[R-sig-ME] New version of lme4 on R-forge

Mon Mar 31 23:58:29 CEST 2008

I just committed files for lme4 version 0.999375-11 to the R-forge
source code repository.  If the package builds tonight are successful
then

install.packages("lme4", repos = "http://r-forge.r-project.org/")

should pick up the new version tomorrow.

The major change in this version is formalizing the distinction
between random effects terms and grouping factors for the random
effects.   Variance component parameters, specifically the parameters
represented in the list of matrices in the ST slot, are associated
with random-effects terms in the model formula.  So, using our
favorite examples,

fm1 <- lmer(Reaction ~ Days + (Days|Subject), sleepstudy)

has one random effects term while

fm2 <- lmer(Reaction ~ Days + (1|Subject) + (0+Days|Subject), sleepstudy)

has two independent random effects terms.  However there is only one
grouping factor, "Subject", in both fm1 and fm2.

In previous versions of the lme4 package the slot fm2 at flist would be a
data frame of two columns, both of which were Subject.  Now it has
just one column with an "assign" attribute that maps terms (in ST) to
factors (in flist).

This allows changing the value of ranef(fm2) to have the same form as
ranef(fm1).  In both cases it is a named list of matrices, one for
each grouping factor.  Indexing the value of ranef() by grouping
factors, not by terms, allows some of the peculiarities of the random
effects in models like fm2 to be eliminated.

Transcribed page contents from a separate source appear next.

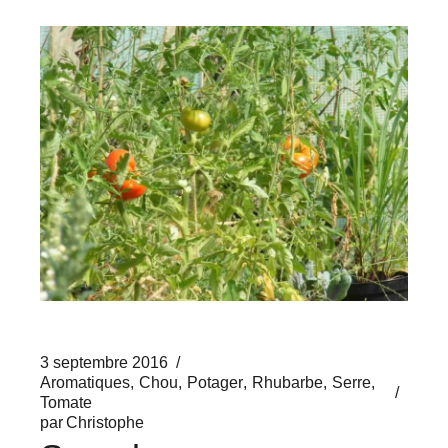
3 septembre 2016
Aromatiques
Chou
Potager
Rhubarbe
Serre
Tomate
par
Christophe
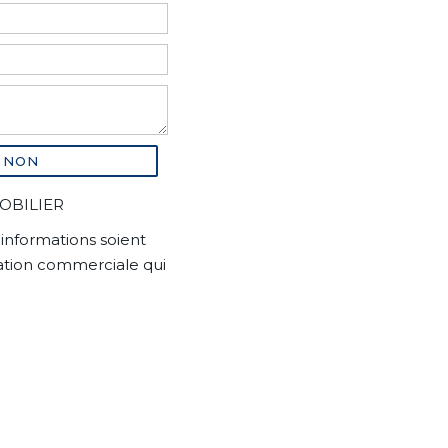
NON
MOBILIER
informations soient
lation commerciale qui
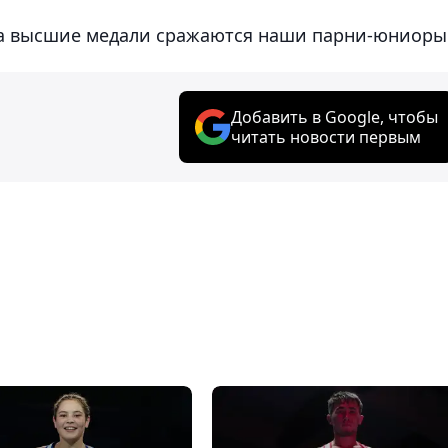
 за высшие медали сражаются наши парни-юниор
Добавить в Google, чтобы
читать новости первым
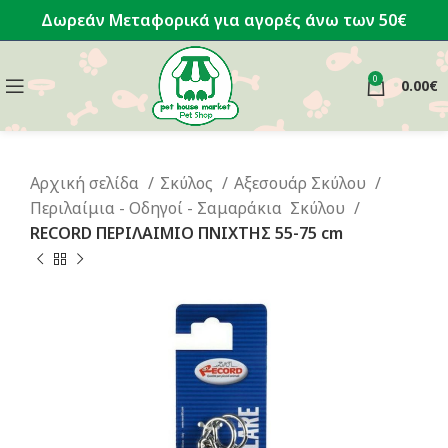
Δωρεάν Μεταφορικά για αγορές άνω των 50€
0
0.00
€
Αρχική σελίδα
Σκύλος
Αξεσουάρ Σκύλου
Περιλαίμια - Οδηγοί - Σαμαράκια Σκύλου
RECORD ΠΕΡΙΛΑΙΜΙΟ ΠΝΙΧΤΗΣ 55-75 cm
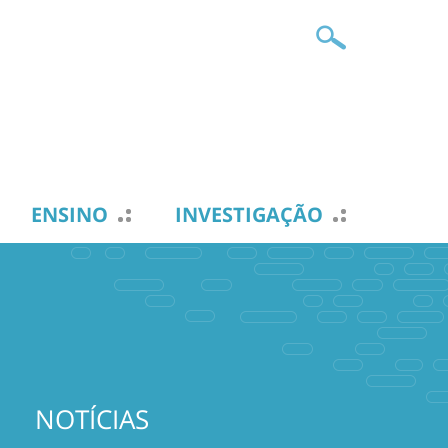
ENSINO
INVESTIGAÇÃO
NOTÍCIAS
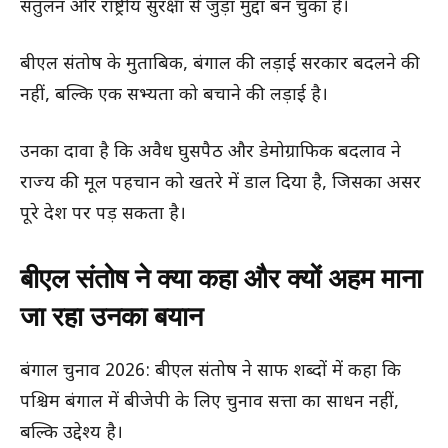
संतुलन और राष्ट्रीय सुरक्षा से जुड़ा मुद्दा बन चुका है।
बीएल संतोष के मुताबिक, बंगाल की लड़ाई सरकार बदलने की
नहीं, बल्कि एक सभ्यता को बचाने की लड़ाई है।
उनका दावा है कि अवैध घुसपैठ और डेमोग्राफिक बदलाव ने
राज्य की मूल पहचान को खतरे में डाल दिया है, जिसका असर
पूरे देश पर पड़ सकता है।
बीएल संतोष ने क्या कहा और क्यों अहम माना
जा रहा उनका बयान
बंगाल चुनाव 2026: बीएल संतोष ने साफ शब्दों में कहा कि
पश्चिम बंगाल में बीजेपी के लिए चुनाव सत्ता का साधन नहीं,
बल्कि उद्देश्य है।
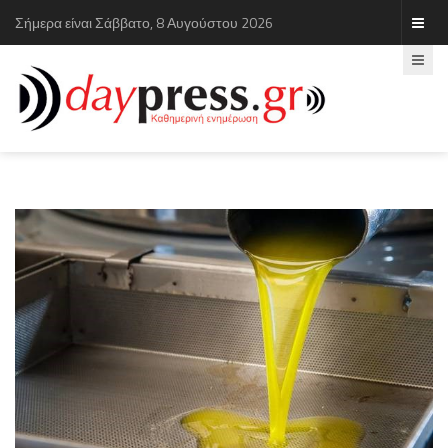
Σήμερα είναι Σάββατο, 8 Αυγούστου 2026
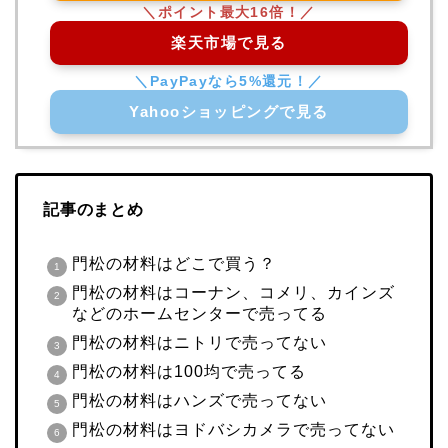
楽天市場で見る
Yahooショッピングで見る
記事のまとめ
門松の材料はどこで買う？
門松の材料はコーナン、コメリ、カインズ
などのホームセンターで売ってる
門松の材料はニトリで売ってない
門松の材料は100均で売ってる
門松の材料はハンズで売ってない
門松の材料はヨドバシカメラで売ってない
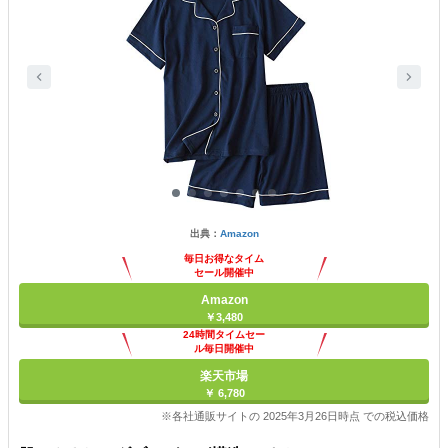
出典：
Amazon
毎日お得なタイム
セール開催中
Amazon
￥3,480
24時間タイムセー
ル毎日開催中
楽天市場
￥ 6,780
※各社通販サイトの 2025年3月26日時点 での税込価格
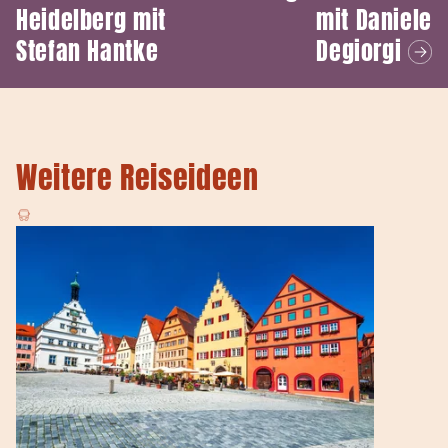
Heidelberg mit
mit Daniele
Stefan Hantke
Degiorgi
Weitere Reiseideen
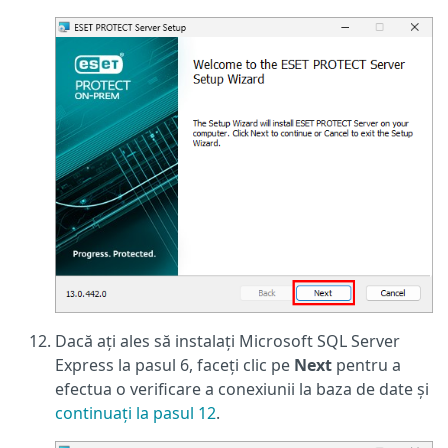
Dacă ați ales să instalați Microsoft SQL Server
Express la pasul 6, faceți clic pe
Next
pentru a
efectua o verificare a conexiunii la baza de date și
continuați la pasul 12
.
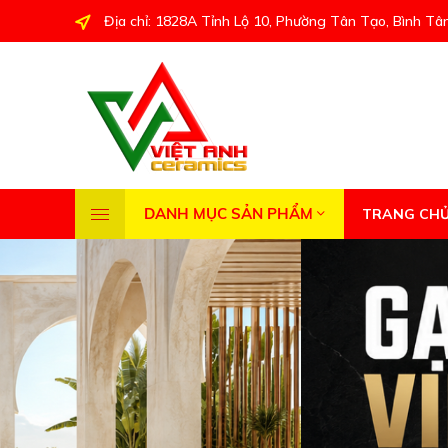
Địa chỉ: 1828A Tỉnh Lộ 10, Phường Tân Tạo, Bình Tâ
DANH MỤC SẢN PHẨM
TRANG CH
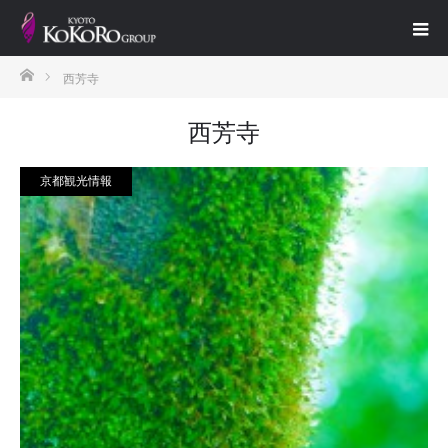
ホーム
西芳寺
西芳寺
京都観光情報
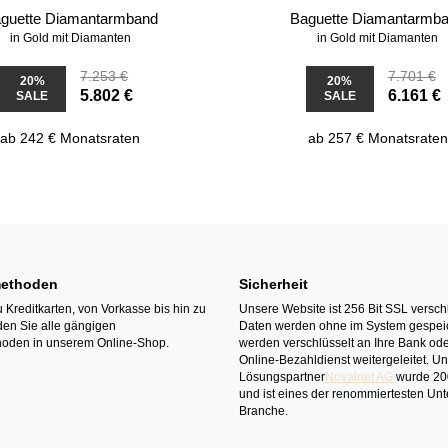
guette Diamantarmband
Baguette Diamantarmb
in Gold mit Diamanten
in Gold mit Diamanten
7.253 €
7.701 €
20%
20%
5.802 €
6.161 €
SALE
SALE
ab 242 € Monatsraten
ab 257 € Monatsraten
ethoden
Sicherheit
 Kreditkarten, von Vorkasse bis hin zu
Unsere Website ist 256 Bit SSL verschl
den Sie alle gängigen
Daten werden ohne im System gespeic
oden in unserem Online-Shop.
werden verschlüsselt an Ihre Bank ode
Online-Bezahldienst weitergeleitet. U
Lösungspartner
Novalnet AG
wurde 20
und ist eines der renommiertesten Un
Branche.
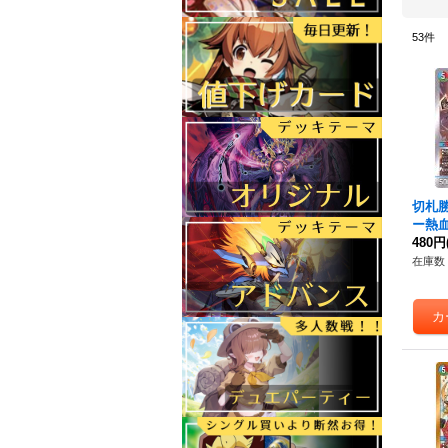
53
件
切札
ー熱
R】{B
480円
在庫数 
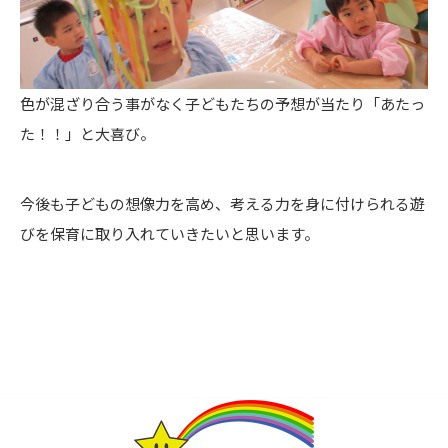
色が混ざり合う事がなく子どもたちの予想が当たり「あたっ
た！！」と大喜び。
今後も子どもの想像力を高め、考える力を身に付けられる遊
びを保育に取り入れていきたいと思います。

To get this committed I needed to disable to effect of "postVar =
TRUE" in the ranef method.  I will reinstate that option after I work
out the details of the code.

There is also a new vignette in this version.  Like many of my
descriptions these Notes.pdf are incomplete but may be of interest to
some who are familiar with a generalized least squares (GLS)
representation of mixed-models (such as used in MLWin and HLM).  The
lme4 package uses a penalized least squares (PLS) representation
instead.  A PLS representation always has a corresponding GLS form
but, especially for models with crossed or partially crossed grouping
factors, the PLS representation is much more consise and easily
managed than the GLS representation.

I wrote these notes to describe to Andrew Robinson how to rewrite a
couple of expressions in the 1997 Biometrics paper by Kenward and
Roger.  This is the paper that introduced some approximate
distributions of some t and F statistics for mixed models that many
would like to see implemented in lme4.  As is typical in such papers,
there several examples included but all of these examples are for data
sets of modest size (not surprisingly - the importance of such
approximations is usually much less important in models fit to large
data sets).  Many people appear perplexed as to why I don't get off my
butt and implement these approximations.  Explanations of laziness
and/or incompetence suggest themselves.  Before opting for these
explanations, however, I would ask you to look at the formulas in that
paper.  The important matrices, written $\bm{\Sigma}$, $\bm{P}_i$ and
$\bm{Q}_{ij}$ (where i and j index the variance component parameters)
are all n by n, symmetric matrices ($n$ is the number of
observations).  I have fit models where $n$ is in the millions.
Working with n by n matrices with n in the millions is, shall we say,
problematic.

You may be able to evaluate expressions involving matrices like these
if you could count on them being very, very sparse.  Unfortunately, if
the grouping factors do not form a nested sequence the matrix
$\bm{\Sigma}$ would not be very sparse.  Even worse, $\bm{P}_i$ and
$\bm{Q}_{ij}$ are defined in terms of $\bm{\Sigma}^{-1}$, which would
likely end up being dense.  If my math is correct it would require
several terabytes of memory to store a dense, symmetric n by n matrix
when n is in the millions and you would apparently need several such
matrices.  It will require a few more iterations of Moore's Law before
we can compute such quantities using the equations in that form.
While we are waiting for computers with several terabytes of memory we
may want to see if those formulas can be rewritten in a more
computable form.

The PLS representation has the advantage relative to GLS of being
based on much smaller matrices.  In particular the Cholesky factor L
is the key matrix for PLS.  L is comparatively small (q by q, where q
is the total number of random effects) and it can be kept sparse, even
for models with crossed grouping factors.